In the present study, we measured the kinetics and distribution in vivo of the selective δ-opioid antagonist ¹¹C-methylnaltrindole ( ¹¹C-MeNTI) and the μ-opioid agonist ¹¹C-carfentanil (¹¹CCFN) in patients with lung carcinoma using PET. Methods: Paired measurements of ¹¹C-MeNTI and ¹¹C-CFN binding were performed in biopsy-proven small-cell (n = 2), squamous (n = 2), and adenocarcinoma (n = 3) lung cancer patients.
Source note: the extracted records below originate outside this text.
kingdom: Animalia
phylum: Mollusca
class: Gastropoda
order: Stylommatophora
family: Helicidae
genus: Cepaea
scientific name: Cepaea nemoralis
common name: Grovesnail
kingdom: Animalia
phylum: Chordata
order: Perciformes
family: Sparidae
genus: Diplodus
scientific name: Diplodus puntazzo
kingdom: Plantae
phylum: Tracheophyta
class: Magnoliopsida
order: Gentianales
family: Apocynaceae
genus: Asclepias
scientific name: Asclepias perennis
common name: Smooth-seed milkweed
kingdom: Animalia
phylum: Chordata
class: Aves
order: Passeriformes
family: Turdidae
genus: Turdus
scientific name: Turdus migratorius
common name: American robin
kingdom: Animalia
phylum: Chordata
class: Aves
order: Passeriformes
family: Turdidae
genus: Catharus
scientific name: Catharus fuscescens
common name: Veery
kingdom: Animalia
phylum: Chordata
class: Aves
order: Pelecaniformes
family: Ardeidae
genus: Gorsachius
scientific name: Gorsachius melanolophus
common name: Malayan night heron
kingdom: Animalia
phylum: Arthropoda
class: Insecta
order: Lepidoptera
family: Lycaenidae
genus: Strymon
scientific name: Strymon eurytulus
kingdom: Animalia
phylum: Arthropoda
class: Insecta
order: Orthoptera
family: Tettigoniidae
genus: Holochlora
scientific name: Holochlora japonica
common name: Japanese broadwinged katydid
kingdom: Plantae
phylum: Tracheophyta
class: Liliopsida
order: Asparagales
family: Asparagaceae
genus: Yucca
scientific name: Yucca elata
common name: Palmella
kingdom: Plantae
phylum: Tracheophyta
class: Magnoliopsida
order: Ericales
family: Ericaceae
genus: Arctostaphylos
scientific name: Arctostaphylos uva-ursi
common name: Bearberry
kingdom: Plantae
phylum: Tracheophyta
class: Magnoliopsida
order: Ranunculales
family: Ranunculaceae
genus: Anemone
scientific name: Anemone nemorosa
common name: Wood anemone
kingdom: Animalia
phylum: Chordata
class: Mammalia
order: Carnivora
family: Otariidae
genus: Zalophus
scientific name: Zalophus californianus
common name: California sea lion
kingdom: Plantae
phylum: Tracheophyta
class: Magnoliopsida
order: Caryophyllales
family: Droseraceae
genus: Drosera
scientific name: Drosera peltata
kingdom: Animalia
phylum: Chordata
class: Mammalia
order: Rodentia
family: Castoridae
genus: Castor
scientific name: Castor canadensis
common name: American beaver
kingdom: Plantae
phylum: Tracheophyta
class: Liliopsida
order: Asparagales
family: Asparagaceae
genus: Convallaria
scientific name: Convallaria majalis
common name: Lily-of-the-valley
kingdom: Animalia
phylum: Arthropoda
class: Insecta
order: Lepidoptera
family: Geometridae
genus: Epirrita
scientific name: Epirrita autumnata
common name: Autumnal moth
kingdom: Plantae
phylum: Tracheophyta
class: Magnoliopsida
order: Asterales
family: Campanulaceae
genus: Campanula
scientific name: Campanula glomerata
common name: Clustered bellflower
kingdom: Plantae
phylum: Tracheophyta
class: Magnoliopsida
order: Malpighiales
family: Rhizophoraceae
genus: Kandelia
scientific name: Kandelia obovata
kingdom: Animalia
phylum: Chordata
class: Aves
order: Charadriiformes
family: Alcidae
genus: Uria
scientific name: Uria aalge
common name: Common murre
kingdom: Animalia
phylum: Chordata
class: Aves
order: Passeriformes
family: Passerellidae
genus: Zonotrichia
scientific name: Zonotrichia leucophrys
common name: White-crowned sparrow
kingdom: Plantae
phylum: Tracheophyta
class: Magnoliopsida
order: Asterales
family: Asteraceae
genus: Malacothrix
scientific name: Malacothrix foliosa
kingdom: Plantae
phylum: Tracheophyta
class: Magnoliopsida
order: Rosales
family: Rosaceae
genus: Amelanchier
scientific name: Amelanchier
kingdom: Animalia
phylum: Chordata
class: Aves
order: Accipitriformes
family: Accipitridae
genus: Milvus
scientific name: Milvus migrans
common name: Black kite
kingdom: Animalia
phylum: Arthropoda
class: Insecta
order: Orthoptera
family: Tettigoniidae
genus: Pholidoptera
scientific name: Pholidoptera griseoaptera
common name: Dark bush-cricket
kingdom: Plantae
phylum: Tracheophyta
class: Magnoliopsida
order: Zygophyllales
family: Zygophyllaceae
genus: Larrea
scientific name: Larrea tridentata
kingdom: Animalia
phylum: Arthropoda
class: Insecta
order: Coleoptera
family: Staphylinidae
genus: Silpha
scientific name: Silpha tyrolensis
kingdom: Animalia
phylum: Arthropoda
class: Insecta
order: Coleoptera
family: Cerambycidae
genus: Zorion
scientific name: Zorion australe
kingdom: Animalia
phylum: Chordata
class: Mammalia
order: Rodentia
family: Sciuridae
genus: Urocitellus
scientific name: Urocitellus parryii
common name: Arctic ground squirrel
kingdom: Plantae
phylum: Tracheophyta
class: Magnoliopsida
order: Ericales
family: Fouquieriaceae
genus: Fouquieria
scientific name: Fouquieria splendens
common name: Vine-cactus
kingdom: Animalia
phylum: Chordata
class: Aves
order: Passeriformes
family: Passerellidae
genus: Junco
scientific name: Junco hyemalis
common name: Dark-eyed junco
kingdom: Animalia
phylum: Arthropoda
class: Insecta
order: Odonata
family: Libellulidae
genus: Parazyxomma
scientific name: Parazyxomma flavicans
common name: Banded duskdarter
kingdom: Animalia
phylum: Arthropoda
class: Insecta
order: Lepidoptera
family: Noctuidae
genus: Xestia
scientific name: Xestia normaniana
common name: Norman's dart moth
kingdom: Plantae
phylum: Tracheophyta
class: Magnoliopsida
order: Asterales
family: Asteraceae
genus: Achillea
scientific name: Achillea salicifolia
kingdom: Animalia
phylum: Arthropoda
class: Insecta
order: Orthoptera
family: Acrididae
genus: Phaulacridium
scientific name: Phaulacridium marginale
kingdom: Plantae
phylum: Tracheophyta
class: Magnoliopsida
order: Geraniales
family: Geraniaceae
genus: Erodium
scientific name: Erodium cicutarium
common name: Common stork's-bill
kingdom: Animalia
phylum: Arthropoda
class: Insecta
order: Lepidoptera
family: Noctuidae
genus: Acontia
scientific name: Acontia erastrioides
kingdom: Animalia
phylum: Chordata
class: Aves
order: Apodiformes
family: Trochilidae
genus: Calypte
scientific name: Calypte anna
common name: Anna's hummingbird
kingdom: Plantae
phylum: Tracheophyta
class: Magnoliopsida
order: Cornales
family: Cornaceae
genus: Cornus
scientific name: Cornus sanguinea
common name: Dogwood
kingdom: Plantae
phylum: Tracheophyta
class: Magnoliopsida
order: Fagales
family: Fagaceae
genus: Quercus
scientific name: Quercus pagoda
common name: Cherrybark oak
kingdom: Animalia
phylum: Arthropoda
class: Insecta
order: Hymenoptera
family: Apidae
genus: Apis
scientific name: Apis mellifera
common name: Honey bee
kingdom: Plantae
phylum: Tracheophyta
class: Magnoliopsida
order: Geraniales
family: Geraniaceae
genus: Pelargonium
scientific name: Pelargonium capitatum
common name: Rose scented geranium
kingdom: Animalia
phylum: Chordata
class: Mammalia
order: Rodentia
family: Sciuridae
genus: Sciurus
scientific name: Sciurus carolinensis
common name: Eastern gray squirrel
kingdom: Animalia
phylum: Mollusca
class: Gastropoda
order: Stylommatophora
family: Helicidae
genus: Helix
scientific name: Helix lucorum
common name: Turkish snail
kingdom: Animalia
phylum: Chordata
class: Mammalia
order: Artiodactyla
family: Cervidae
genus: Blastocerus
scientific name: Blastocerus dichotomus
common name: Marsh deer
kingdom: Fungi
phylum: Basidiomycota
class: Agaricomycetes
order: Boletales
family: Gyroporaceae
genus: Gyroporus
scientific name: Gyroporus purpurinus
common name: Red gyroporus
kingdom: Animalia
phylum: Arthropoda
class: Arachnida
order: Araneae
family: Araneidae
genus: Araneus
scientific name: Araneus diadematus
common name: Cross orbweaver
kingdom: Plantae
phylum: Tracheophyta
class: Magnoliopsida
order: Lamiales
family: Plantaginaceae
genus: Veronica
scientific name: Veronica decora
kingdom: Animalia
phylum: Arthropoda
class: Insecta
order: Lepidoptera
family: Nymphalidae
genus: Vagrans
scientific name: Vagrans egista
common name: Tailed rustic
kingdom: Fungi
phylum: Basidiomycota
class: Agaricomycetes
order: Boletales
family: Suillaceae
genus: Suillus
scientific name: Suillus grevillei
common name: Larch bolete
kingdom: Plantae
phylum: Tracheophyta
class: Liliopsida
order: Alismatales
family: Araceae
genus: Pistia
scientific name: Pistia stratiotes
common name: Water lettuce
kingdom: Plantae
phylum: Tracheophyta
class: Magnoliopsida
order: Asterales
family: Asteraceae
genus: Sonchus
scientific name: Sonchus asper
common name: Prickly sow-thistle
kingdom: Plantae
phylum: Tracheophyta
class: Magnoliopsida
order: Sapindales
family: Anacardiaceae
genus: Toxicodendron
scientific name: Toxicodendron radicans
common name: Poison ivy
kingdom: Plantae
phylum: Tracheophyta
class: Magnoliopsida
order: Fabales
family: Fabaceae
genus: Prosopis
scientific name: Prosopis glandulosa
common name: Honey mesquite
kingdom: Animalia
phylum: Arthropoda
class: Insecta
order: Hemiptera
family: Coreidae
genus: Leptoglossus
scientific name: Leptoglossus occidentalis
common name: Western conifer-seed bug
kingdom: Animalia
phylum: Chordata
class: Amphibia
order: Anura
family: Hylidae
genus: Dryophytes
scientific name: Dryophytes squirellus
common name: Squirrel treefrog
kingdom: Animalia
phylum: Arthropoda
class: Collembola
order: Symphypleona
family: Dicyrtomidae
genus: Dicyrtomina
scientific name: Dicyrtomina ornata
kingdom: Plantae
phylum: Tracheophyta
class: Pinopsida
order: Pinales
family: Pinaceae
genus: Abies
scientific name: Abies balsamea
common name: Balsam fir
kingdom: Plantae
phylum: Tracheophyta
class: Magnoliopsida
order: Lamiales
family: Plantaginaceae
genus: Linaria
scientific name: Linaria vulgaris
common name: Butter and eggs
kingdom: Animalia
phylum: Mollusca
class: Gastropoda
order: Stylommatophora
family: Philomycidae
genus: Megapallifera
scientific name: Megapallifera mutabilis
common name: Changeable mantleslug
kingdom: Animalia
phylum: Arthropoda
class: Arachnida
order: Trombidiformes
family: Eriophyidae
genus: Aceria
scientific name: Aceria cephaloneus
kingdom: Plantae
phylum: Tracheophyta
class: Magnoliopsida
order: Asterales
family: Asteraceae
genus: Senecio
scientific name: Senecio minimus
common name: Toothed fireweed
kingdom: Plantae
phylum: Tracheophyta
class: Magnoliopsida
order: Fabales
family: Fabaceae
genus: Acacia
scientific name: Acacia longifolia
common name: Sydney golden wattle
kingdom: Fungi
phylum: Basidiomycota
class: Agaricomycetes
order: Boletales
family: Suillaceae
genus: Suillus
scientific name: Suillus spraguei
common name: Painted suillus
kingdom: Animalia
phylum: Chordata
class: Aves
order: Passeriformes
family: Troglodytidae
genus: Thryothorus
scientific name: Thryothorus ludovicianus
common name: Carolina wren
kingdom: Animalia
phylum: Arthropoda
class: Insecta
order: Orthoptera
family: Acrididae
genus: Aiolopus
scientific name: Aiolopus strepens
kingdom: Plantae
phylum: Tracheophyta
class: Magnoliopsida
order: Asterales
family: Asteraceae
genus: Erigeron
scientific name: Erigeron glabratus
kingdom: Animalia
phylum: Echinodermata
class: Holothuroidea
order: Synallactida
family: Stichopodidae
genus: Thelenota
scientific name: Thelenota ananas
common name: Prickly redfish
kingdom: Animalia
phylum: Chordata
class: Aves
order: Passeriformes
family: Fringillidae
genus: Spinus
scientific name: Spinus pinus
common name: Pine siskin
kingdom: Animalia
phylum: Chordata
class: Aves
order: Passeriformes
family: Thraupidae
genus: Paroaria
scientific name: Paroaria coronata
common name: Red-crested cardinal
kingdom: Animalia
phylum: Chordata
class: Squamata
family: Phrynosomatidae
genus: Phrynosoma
Dynamic PET scans of increasing duration (0.5-8 min) were acquired over 90 min after an intravenous bolus injection of 370 MBq of tracer. Time-activity curves for tumor and normal lung parenchyma binding were generated using the region-of-interest (ROI) method. The mean activity at equilibrium was measured, and the specific-to-nonspecific binding ratio (tumor 2 lung)/lung was calculated. Four of 7 patients underwent an additional static ¹⁸F-FDG PET scan for clinical indications. Three of 7 patients underwent surgery, and stained sections of tumor were inspected for inflammation, necrosis, and scar tissue. Results: Increased binding of ¹¹C-MeNTI and ¹¹C-CFN was detected in all tumor types studied. ¹¹C-MeNTI binding in tumor and healthy lung tissue was significantly more intense than that of ¹¹C-CFN. The average specific-to-nonspecific binding ratio across cell types for ¹¹C-MeNTI (4.32 ± 1.31; mean ± SEM) was greater than that of ¹¹C-CFN (2.42 ± 1.17) but lower than that of ¹⁸FFDG (7.74 = 0.53). Intravenous naloxone produced 50% and 44% decreases in the specific-to-nonspecific binding ratios of ¹¹C-MeNTI and ¹¹C-CFN, respectively. Conclusion: These data provide in vivo evidence for the presence of δ- and μ-opioid receptor types in the 3 major human lung carcinomas and suggest the suitability of ¹¹C-MeNTI and ¹¹C-CFN as investigational probes of lung carcinoma biology.